[Editor's note] Unauthorized small-amount payment losses among KT subscribers continue. Caused by a new hacking method that had not been known before, an unregistered base station connected to the network and induced payments. We examine the structural vulnerabilities in telecom infrastructure security that led to this incident and consumer responses to prevent further damage.
"It makes me uneasy that money could be withdrawn at any time without my knowledge."
A person surnamed Kim (56), who has used KT for more than 20 years, said this. Not only Kim but also subscribers of the three mobile carriers, including SK Telecom and LG Uplus, feel uneasy, saying they too could become victims of the recent KT small-amount payment incident. Although an illegal micro base station (femtocell) has been identified as the cause of this incident, the exact sequence of events and the method of the crime have not been confirmed. We compiled a Q&A with advice from the government, experts, and KT to prevent additional small-amount payment damage.
- What is the timeline of this incident.
From the 1st to the 4th, 278 cases of unauthorized small-amount payments (about 170 million won in losses) were confirmed, centered around the Gwangmyeong area of Gyeonggi Province. An unapproved femtocell is suspected as the cause. KT and the government believe that illegal equipment accessed KT's network without authorization and intercepted signals from about 19,000 devices. Among them, the IMSIs of 5,561 people were leaked, and 278 people have suffered monetary losses so far. An IMSI is a unique subscriber number stored on the USIM (subscriber identity module) and is sensitive information that can be abused for crimes such as phone cloning.
- Is there a possibility of additional damage.
As the investigation is still underway, neither KT subscribers nor other carriers' subscribers can be assured yet. KT completely restricted new micro base stations from connecting to the network starting at 9 a.m. on the 9th. The government requested SK Telecom and LG Uplus to block connections as well. However, the illegal equipment has not yet been found, and it has not been confirmed how the perpetrator passed the small-amount payment ARS authentication, which requires personal information such as date of birth. Subscribers need to conduct their own checks.
- How can people prevent damage.
It is recommended to lower the limit for small-amount payments as much as possible. Completely blocking small-amount payments is another option. However, currently, if subscribers apply to block small-amount payments at the source, carriers are taking measures so that the service cannot be used again until the number is ported. This is because carriers have provided source-blocking services for subscribers seeking to prevent small-amount payments from being used in crimes. To reduce inconvenience, it is safer to contact customer service and adjust the small-amount payment limit.

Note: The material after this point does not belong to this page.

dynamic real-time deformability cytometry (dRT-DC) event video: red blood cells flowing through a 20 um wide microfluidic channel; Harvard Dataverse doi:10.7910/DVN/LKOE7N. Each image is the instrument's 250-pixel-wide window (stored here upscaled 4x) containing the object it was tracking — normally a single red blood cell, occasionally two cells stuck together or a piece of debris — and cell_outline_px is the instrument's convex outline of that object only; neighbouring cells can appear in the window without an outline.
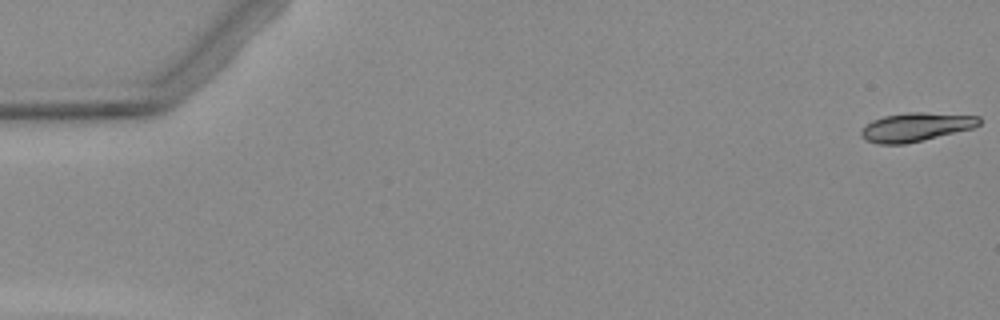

In addition, you can use biometric authentication services. Because biometric authentication encrypts and stores authentication information on the device (smartphone) itself, information is not sent to external servers. Starting on the 12th, KT will allow only biometric authentication through the electronic document authentication service PASS app as a means of small-amount payment authentication.
You can also subscribe to the USIM protection service provided by carriers. The USIM protection service manages cases where a USIM is inserted into a device other than the one verified under your name, or it binds and manages device and USIM information as one. Even if someone else steals only the USIM information and applies it to another device, they cannot access the service.
- Where should people report if they suspect damage.
You should check small-amount payment records through your carrier's customer center or dedicated app. The dedicated apps are T World for SK Telecom, My KT for KT, and Your U+ for LG Uplus. If suspected damage is confirmed, report it immediately to the mobile carrier and the payment gateway. If necessary, you can file a police complaint after securing supporting documents. KT operates a 24-hour dedicated customer center (080-722-0100).
- How can people prevent secondary damage such as smishing or voice phishing.
Criminal groups may approach subscribers with false claims that information has been leaked. KT is currently identifying and contacting victims. However, it is providing only guidance on blocking small-amount payments at the source and on subscribing to the USIM information service. If the caller mentions keywords such as "refund" or "compensation for damages," it is highly likely to be a scam. Do not comply if someone tries to steal personal information or urges you to install an app under the pretext of checking your mobile phone small-amount payment damage.